Help with performance from Parabricks on SLURM HPC cluster using Snakemake

Hi,

I am trying to align Illumina 30x paired-end FASTQ files to CHM13v2.0 (T2T) reference. I am using Parabricks v4.4.0. According to NVIDIA and some benchmarks out there, it should be possible to analyze 30x data in under an hour. However, when I run it on my university’s HPC, it takes too long to complete and the GPUs appear to be underutilized.

  • I am using Snakemake’s SLURM executor plugin to submit the jobs, using Snakemake’s apptainer integration to run in the Parabricks Docker container (see below).
  • I followed NVIDIA’s guide for best performance for fq2bam.
  • I request 4 A100 GPUs, 196GB CPU memory, and 32 CPU threads. According to this benchmark and this one too, 4 A100 GPUs can run the germline pipeline in a little over an hour.

However, when I run fq2bam and come back after 3-5 hours, it is still in Sorting Phase-I. I also received a warning from the HPC admin about GPU underutilization (see attached image - is this normal?)

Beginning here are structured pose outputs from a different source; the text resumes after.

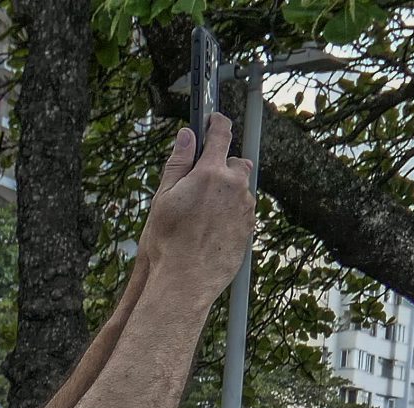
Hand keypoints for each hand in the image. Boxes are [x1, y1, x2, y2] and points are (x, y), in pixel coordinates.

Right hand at [138, 113, 255, 301]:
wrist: (185, 282)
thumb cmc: (168, 243)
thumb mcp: (164, 198)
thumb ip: (178, 163)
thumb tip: (186, 136)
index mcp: (210, 173)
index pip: (220, 134)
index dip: (216, 122)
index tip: (213, 120)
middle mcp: (234, 186)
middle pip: (236, 162)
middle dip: (221, 167)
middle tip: (200, 185)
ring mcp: (245, 208)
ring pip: (239, 189)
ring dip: (226, 194)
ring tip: (201, 217)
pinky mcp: (249, 228)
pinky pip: (242, 212)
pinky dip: (230, 214)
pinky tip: (210, 231)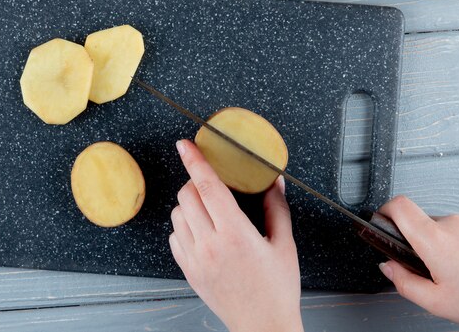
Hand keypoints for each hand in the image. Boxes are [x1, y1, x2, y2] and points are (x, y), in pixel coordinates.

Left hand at [169, 140, 302, 331]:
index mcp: (235, 234)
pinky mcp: (188, 271)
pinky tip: (203, 233)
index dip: (195, 161)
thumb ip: (278, 209)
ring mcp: (195, 259)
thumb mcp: (284, 245)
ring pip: (177, 215)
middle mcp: (210, 245)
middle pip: (187, 196)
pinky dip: (183, 227)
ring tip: (210, 212)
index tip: (185, 145)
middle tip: (213, 186)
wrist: (262, 327)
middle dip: (196, 183)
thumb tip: (275, 182)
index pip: (207, 187)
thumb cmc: (276, 290)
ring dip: (189, 205)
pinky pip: (174, 237)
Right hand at [378, 196, 458, 328]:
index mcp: (434, 239)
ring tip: (452, 276)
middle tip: (424, 270)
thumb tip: (388, 267)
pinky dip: (456, 250)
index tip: (381, 223)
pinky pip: (458, 234)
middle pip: (418, 222)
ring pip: (439, 230)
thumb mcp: (436, 303)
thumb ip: (403, 282)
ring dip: (438, 248)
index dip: (384, 211)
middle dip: (415, 244)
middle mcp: (452, 224)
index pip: (399, 205)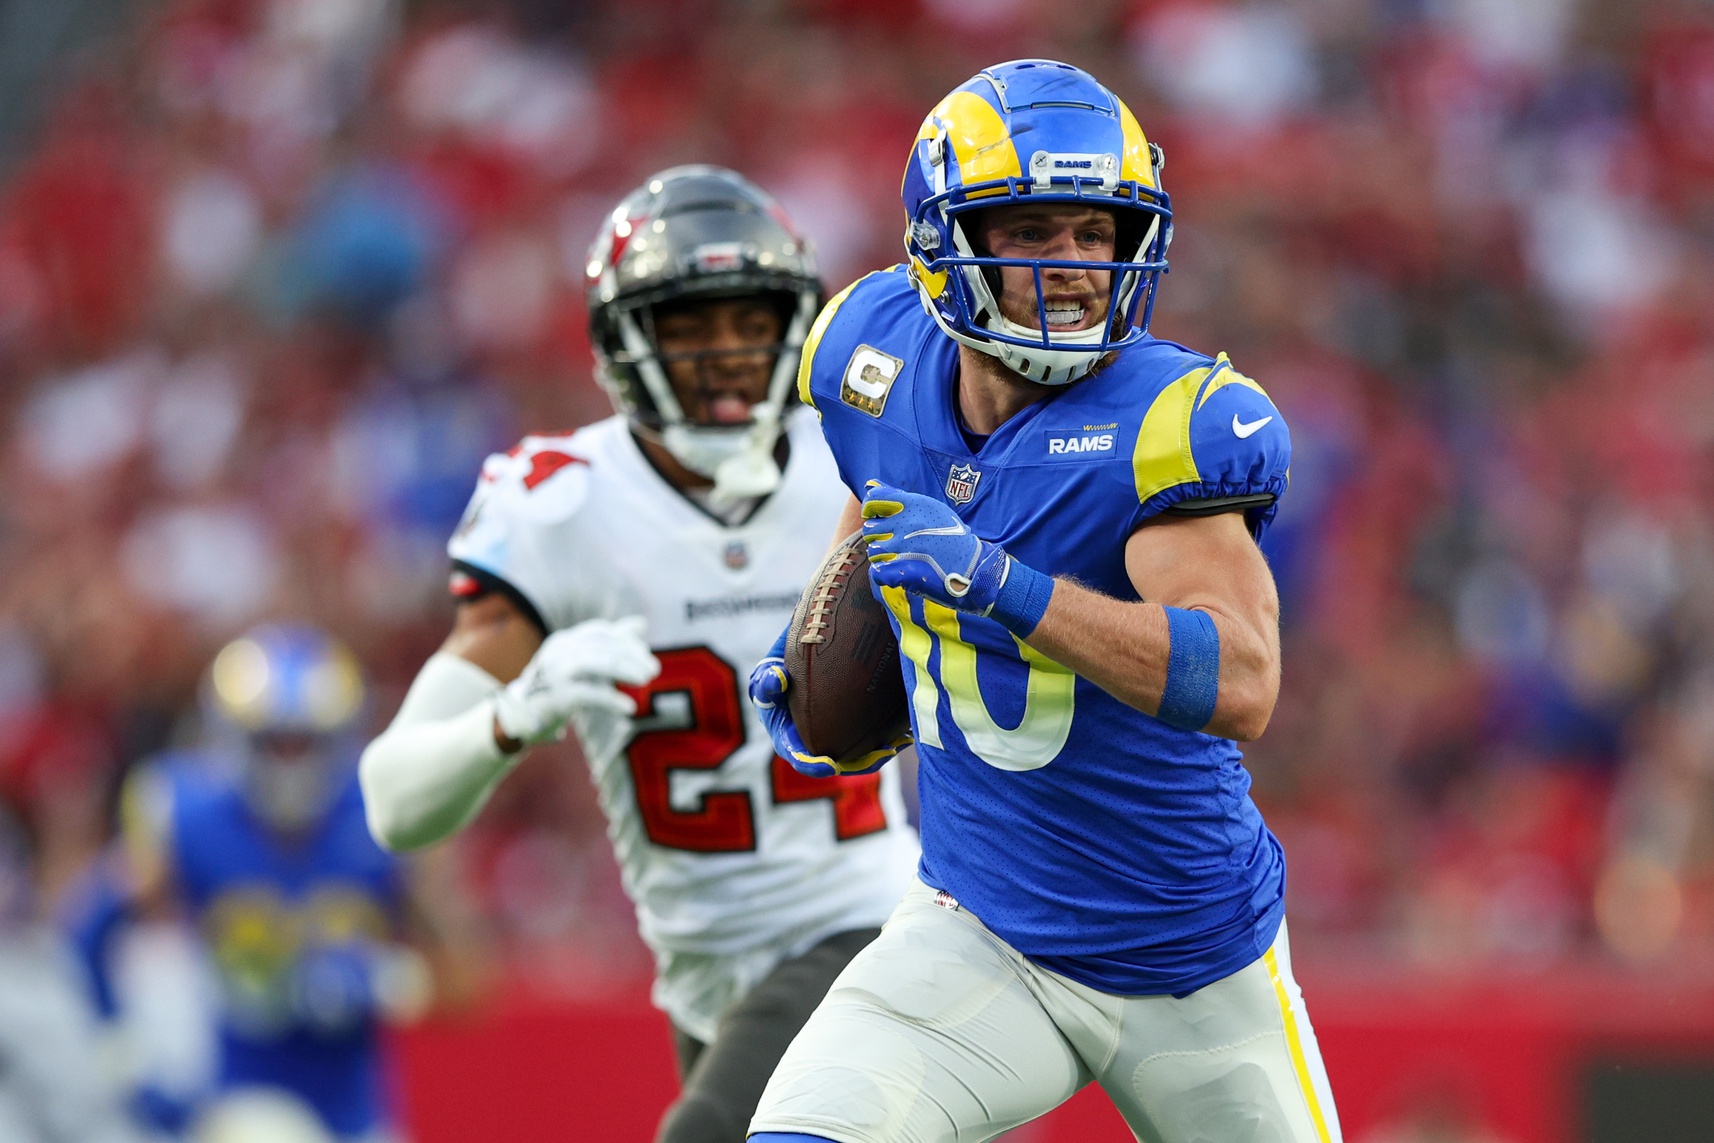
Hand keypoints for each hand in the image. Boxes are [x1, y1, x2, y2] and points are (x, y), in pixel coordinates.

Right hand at [494, 617, 660, 747]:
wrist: (517, 717)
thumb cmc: (557, 687)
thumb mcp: (583, 662)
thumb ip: (611, 643)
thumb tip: (642, 623)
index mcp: (564, 641)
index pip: (599, 632)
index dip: (625, 641)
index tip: (646, 655)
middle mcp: (557, 653)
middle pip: (599, 646)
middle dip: (630, 656)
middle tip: (653, 670)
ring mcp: (553, 674)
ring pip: (594, 663)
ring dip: (624, 670)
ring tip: (646, 680)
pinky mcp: (554, 699)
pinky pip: (586, 695)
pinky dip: (610, 700)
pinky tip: (629, 709)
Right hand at [749, 641, 906, 777]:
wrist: (807, 652)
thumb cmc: (781, 665)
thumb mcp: (768, 670)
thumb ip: (766, 679)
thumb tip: (777, 678)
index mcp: (788, 738)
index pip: (800, 757)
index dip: (813, 765)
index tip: (829, 765)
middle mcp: (813, 744)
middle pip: (839, 762)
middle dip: (861, 763)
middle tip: (882, 753)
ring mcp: (836, 738)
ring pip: (859, 754)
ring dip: (879, 752)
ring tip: (899, 742)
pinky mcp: (854, 729)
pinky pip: (871, 738)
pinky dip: (887, 736)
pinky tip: (906, 729)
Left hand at [861, 482, 1010, 613]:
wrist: (974, 567)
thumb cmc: (952, 536)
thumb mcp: (930, 508)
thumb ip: (897, 496)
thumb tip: (869, 484)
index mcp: (914, 505)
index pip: (873, 500)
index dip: (870, 510)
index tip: (878, 518)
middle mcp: (907, 523)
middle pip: (870, 529)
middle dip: (879, 537)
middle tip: (896, 544)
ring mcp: (904, 548)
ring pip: (874, 551)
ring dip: (883, 556)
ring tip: (901, 559)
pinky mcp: (903, 571)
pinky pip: (877, 571)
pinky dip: (884, 574)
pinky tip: (898, 573)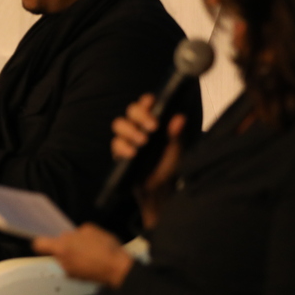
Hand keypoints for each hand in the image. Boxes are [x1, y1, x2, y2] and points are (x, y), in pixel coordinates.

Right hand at [32, 224, 132, 287]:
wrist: (115, 264)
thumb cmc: (93, 272)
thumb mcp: (71, 273)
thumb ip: (61, 263)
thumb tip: (57, 258)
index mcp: (60, 248)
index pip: (39, 242)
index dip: (41, 247)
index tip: (45, 251)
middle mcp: (67, 236)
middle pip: (59, 239)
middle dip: (64, 246)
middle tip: (74, 257)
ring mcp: (80, 230)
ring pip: (72, 236)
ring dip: (77, 242)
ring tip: (88, 253)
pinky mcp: (91, 227)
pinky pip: (84, 232)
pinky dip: (87, 238)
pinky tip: (96, 247)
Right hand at [111, 94, 185, 228]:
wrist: (160, 193)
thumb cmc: (169, 168)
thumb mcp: (176, 152)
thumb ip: (176, 136)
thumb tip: (179, 118)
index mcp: (152, 122)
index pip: (146, 105)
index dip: (146, 101)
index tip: (152, 102)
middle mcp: (138, 128)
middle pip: (130, 112)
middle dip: (139, 115)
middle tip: (152, 127)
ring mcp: (127, 140)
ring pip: (119, 125)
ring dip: (130, 130)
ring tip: (143, 141)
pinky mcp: (119, 154)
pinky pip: (115, 145)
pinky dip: (123, 147)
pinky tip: (132, 154)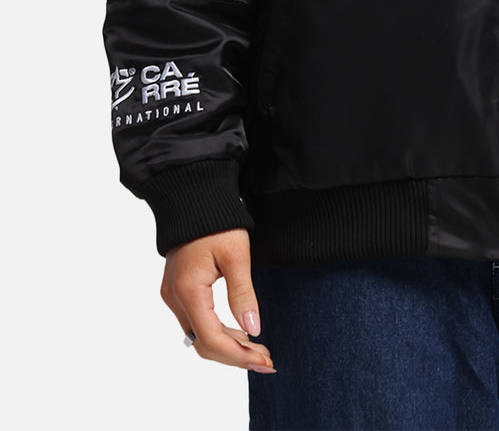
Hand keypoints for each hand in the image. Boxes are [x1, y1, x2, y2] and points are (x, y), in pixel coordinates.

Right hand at [160, 228, 275, 372]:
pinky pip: (196, 321)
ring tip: (259, 350)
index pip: (212, 339)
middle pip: (204, 343)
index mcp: (188, 290)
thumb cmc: (217, 221)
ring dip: (228, 346)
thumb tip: (254, 329)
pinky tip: (240, 334)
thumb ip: (243, 294)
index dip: (239, 356)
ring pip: (199, 335)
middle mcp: (175, 298)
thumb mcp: (236, 255)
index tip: (265, 362)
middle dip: (236, 356)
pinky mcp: (177, 289)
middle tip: (267, 360)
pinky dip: (218, 331)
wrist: (194, 196)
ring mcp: (173, 295)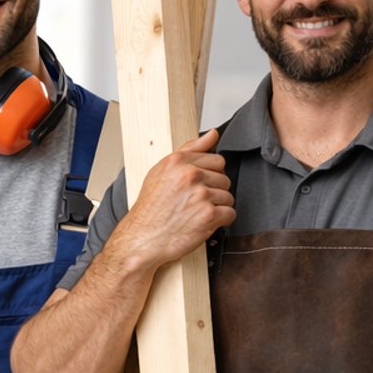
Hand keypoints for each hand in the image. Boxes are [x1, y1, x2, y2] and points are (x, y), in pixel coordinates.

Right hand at [110, 129, 235, 270]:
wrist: (142, 239)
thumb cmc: (150, 209)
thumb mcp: (162, 171)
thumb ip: (190, 149)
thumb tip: (213, 134)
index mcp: (178, 161)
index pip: (216, 160)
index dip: (209, 176)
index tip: (199, 187)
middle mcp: (190, 175)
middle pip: (224, 179)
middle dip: (213, 192)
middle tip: (194, 203)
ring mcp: (201, 194)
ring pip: (228, 197)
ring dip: (216, 208)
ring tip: (196, 214)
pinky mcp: (209, 215)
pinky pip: (230, 214)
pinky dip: (220, 222)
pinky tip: (203, 223)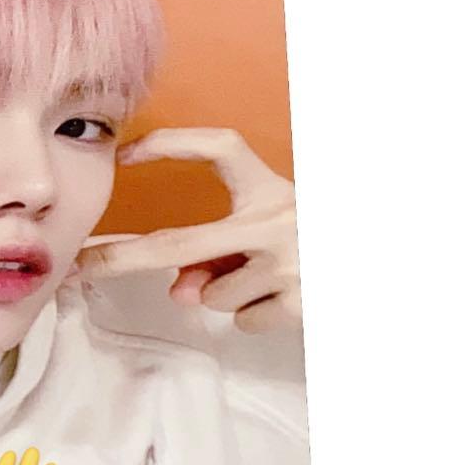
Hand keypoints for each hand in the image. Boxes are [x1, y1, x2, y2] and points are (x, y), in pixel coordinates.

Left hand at [76, 127, 301, 333]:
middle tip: (82, 267)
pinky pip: (242, 320)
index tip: (127, 152)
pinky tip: (282, 300)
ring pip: (210, 296)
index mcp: (270, 188)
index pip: (219, 147)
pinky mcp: (300, 302)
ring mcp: (286, 262)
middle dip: (121, 259)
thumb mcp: (270, 232)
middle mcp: (276, 218)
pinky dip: (253, 316)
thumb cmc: (312, 244)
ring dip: (223, 295)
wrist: (382, 268)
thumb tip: (180, 290)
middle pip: (177, 244)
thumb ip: (219, 252)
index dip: (172, 144)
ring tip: (265, 280)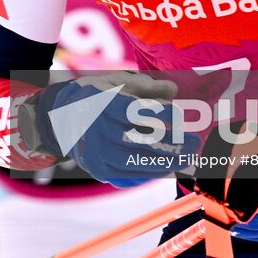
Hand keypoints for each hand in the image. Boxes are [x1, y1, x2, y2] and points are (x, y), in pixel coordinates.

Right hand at [31, 72, 189, 187]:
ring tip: (186, 157)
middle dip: (172, 143)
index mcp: (100, 103)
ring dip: (166, 162)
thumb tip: (173, 90)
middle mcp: (95, 129)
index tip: (181, 115)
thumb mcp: (117, 82)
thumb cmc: (99, 96)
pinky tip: (168, 166)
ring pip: (136, 161)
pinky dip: (151, 172)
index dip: (161, 114)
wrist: (63, 118)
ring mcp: (95, 153)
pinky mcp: (99, 170)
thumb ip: (146, 86)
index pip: (135, 111)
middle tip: (194, 142)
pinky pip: (129, 175)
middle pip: (139, 139)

Any idea why I am not getting good performance? Why could it be taking so long when I run it?


Job rule:

rule run_parabricks_alignment:
    input:
        fq_1=f"{work_dir}/inputs/{{sample}}_R1.fastq.gz",
        fq_2=f"{work_dir}/inputs/{{sample}}_R2.fastq.gz",
    output:
        f"{work_dir}/outputs/{{sample}}_markdup.bam",
    log:
        f"{work_dir}/logs/run_parabricks_alignment/{{sample}}.log",
    container:
        "docker://nvcr.io/nvidia/clara/clara-parabricks:4.4.0-1"
    params:
        reference=f"{work_dir}/resources/reference/chm13v2.0.fa",
        pixel_distance=2500,
        out_dir=f"{work_dir}/outputs",
    shell:
        "(pbrun fq2bam "
        "--ref {params.reference} "
        "--in-fq {input.fq_1} {input.fq_2} "
        "--out-bam {output} "
        "--out-duplicate-metrics {params.out_dir}/{wildcards.sample}_duplicate-metrics.txt "
        "--out-qc-metrics-dir {params.out_dir}/{wildcards.sample}_qc-metrics "
        f"--tmp-dir {work_dir}/tmp "
        "--bwa-options='-M' "
        "--fix-mate "
        "--optical-duplicate-pixel-distance {params.pixel_distance} "
        "--gpusort --gpuwrite "
        ")2> {log}"

Snakemake parameters:

jobs: 10
executor: slurm
use-conda: true
use-apptainer: true

set-resources:
  run_parabricks_alignment:
    slurm_extra: "'--gpus=4' '--cpus-per-task=32' '--qos=normal'"
    slurm_partition: "gpu-a100"
    mem: "196GB"
    time: 480